# Hot Tub Product Pics



## danz013 (Nov 21, 2008)

Hi Guys,

My business sells hot tubs online. The pictures we've got of our tubs at the moment are pretty crap. They were taken by the chinese guys in a factory in china, they've got machinary in the background, people walking around etc.

I've got some customers who've brought our hot tubs close by. I've got a Nikon D200 thats been sitting here looking at me for the last few months, I haven't used it for a while but I'm going to go and visit some of my customers and take some pictures of my hot tubs.

I'm sort of doing a 'bodge job' until we can afford to get in a real photographer sometime next year.

Anyway.. I'm looking for some tips. How do I take good pictures of something as big as a hot tub, outdoors, in overcast? Would I need any lighting, reflectors, all the kind of stuff. Just looking for ideas.

Cheers.


----------



## jmborkowski (Nov 21, 2008)

If they're outside I'd probably just use available light in your situation.   If it's clear try to get there an hour after sunrise or an hour before sunset.  If it's overcast you can go pretty much any time of the day.

Equipment-wise, I'd say a tripod is the only other thing you'd need.  If you don't have a shutter release, use the camera's self-timer.


----------



## Big Mike (Nov 21, 2008)

Welcome to the forum.

I agree, get a tripod and use the self timer.  You may also want to use a smaller aperture (high F number) to ensure that you get most/all of the tub is in focus (unless you have people in the tub).

Try to avoid a distracting background.


----------



## craig (Nov 21, 2008)

Hot chicks in the hot tub are key. This is actually an unwritten rule in commercial/editorial photography. If in doubt throw in a hot chick.

Seriously. A tripod and a strong eye for the product is the first step. Shoot in the shadows at first until you can figure out how you want the light to hit your product. You are in a good position since you know the product really well. Use that knowledge and your shots will take shape. 

Love & Bass


----------



## dmassphoto (Dec 21, 2008)

Danz, 
  Wait until dusk on a foggy/rainy evening, turn on some flood lights outside to give yourself something to work with, turn on the jets, and start firing away.  And when you get the budget to hire a professional, give me a call. Cheers!


----------



## resevordg (Feb 14, 2009)

craig said:


> Hot chicks in the hot tub are key. This is actually an unwritten rule in commercial/editorial photography.

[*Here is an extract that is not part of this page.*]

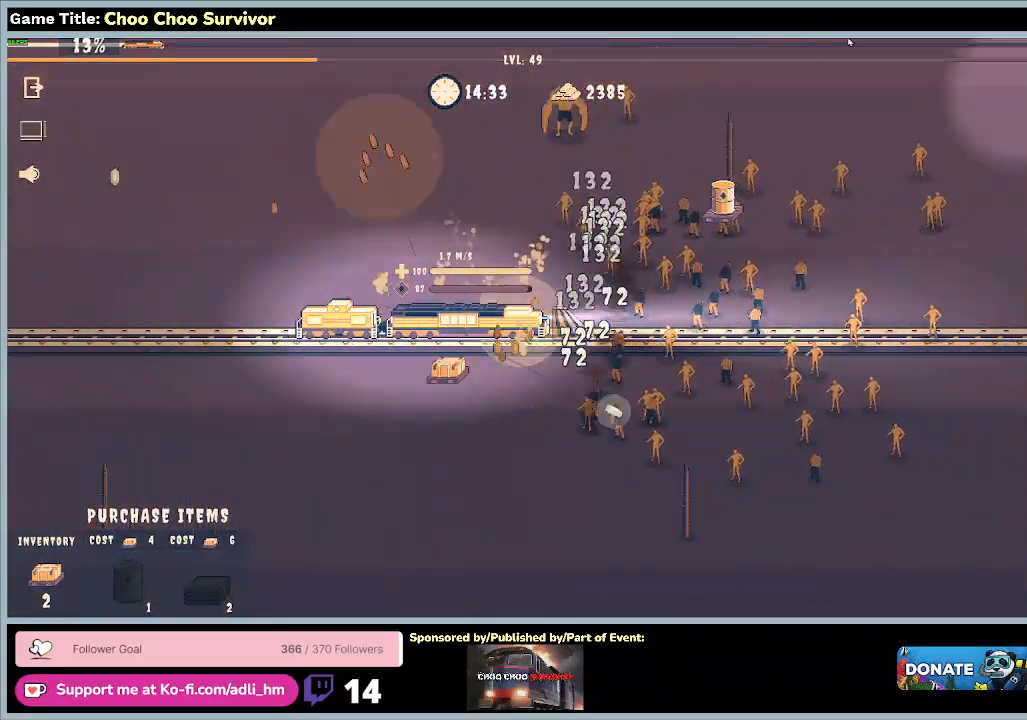
{"keys": ["shift"], "mouse": [], "events": []}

If in doubt throw in a hot chick.


YES!!!!!!

I dont know what kind of money you have in your business but its likely that spending a few K on a photo shoot is really just another drop in the bucket. If your mark up is high enough you could pay off the photo shoot with just a few sales. 
Really these photos help you to sell more tubs.
Also don't forget the shoot is a tax write off!

I would seriously consider paying for some local no-name attractive models. 
Two or three hot girls and a reasonably good looking guy, but not to hot.
Also get a pro photographer. Think of what you want the photos to look like and tell the photographer. It will make his job easier. 
Make sure you own the rights to the photos so that you can use them for anything you need. You will pay more for this but it will save you money in the long run. 

Then use your new high quality photos to bring in the extra sales. 
You have to spend money to make money. Also a good photographer will normally cost more than bad photographer.


----------